TASK OBJECTIVE. Exactly as written, give back every record below.

Stored data entries:
***

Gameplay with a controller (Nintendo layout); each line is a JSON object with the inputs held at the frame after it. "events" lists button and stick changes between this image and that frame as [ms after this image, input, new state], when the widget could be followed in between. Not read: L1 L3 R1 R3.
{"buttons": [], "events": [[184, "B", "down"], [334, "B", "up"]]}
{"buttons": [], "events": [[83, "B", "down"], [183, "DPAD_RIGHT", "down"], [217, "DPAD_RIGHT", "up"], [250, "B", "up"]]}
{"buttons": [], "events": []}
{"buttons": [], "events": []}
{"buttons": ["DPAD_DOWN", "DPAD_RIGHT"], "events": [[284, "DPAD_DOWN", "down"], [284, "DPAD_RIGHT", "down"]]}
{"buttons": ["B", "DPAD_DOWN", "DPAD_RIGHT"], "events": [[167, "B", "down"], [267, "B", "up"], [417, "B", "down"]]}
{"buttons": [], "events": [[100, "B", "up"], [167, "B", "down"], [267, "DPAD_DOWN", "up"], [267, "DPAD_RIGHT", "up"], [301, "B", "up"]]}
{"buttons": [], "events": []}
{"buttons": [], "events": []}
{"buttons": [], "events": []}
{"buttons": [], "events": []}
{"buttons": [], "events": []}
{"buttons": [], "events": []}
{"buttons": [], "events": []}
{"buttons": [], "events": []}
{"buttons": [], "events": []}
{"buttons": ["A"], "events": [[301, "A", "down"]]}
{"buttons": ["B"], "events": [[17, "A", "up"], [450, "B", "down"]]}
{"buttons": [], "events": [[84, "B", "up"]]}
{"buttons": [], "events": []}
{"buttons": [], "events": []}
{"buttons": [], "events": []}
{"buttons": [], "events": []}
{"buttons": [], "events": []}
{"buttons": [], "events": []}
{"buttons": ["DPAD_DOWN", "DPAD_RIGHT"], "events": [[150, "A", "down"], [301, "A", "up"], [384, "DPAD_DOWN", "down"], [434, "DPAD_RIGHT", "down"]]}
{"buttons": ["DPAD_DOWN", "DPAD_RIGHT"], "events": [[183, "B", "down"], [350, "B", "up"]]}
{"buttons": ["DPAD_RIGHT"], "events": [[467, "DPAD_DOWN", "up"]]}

***

RESULT FOR THIS EXERCISE.
Gameplay with a controller (Nintendo layout); each line is a JSON object with the inputs held at the frame after it. "events" lists button and stick changes between this image and that frame as [ms after this image, input, new state], when the widget could be followed in between. Not read: L1 L3 R1 R3.
{"buttons": [], "events": [[184, "B", "down"], [334, "B", "up"]]}
{"buttons": [], "events": [[83, "B", "down"], [183, "DPAD_RIGHT", "down"], [217, "DPAD_RIGHT", "up"], [250, "B", "up"]]}
{"buttons": [], "events": []}
{"buttons": [], "events": []}
{"buttons": ["DPAD_DOWN", "DPAD_RIGHT"], "events": [[284, "DPAD_DOWN", "down"], [284, "DPAD_RIGHT", "down"]]}
{"buttons": ["B", "DPAD_DOWN", "DPAD_RIGHT"], "events": [[167, "B", "down"], [267, "B", "up"], [417, "B", "down"]]}
{"buttons": [], "events": [[100, "B", "up"], [167, "B", "down"], [267, "DPAD_DOWN", "up"], [267, "DPAD_RIGHT", "up"], [301, "B", "up"]]}
{"buttons": [], "events": []}
{"buttons": [], "events": []}
{"buttons": [], "events": []}
{"buttons": [], "events": []}
{"buttons": [], "events": []}
{"buttons": [], "events": []}
{"buttons": [], "events": []}
{"buttons": [], "events": []}
{"buttons": [], "events": []}
{"buttons": ["A"], "events": [[301, "A", "down"]]}
{"buttons": ["B"], "events": [[17, "A", "up"], [450, "B", "down"]]}
{"buttons": [], "events": [[84, "B", "up"]]}
{"buttons": [], "events": []}
{"buttons": [], "events": []}
{"buttons": [], "events": []}
{"buttons": [], "events": []}
{"buttons": [], "events": []}
{"buttons": [], "events": []}
{"buttons": ["DPAD_DOWN", "DPAD_RIGHT"], "events": [[150, "A", "down"], [301, "A", "up"], [384, "DPAD_DOWN", "down"], [434, "DPAD_RIGHT", "down"]]}
{"buttons": ["DPAD_DOWN", "DPAD_RIGHT"], "events": [[183, "B", "down"], [350, "B", "up"]]}
{"buttons": ["DPAD_RIGHT"], "events": [[467, "DPAD_DOWN", "up"]]}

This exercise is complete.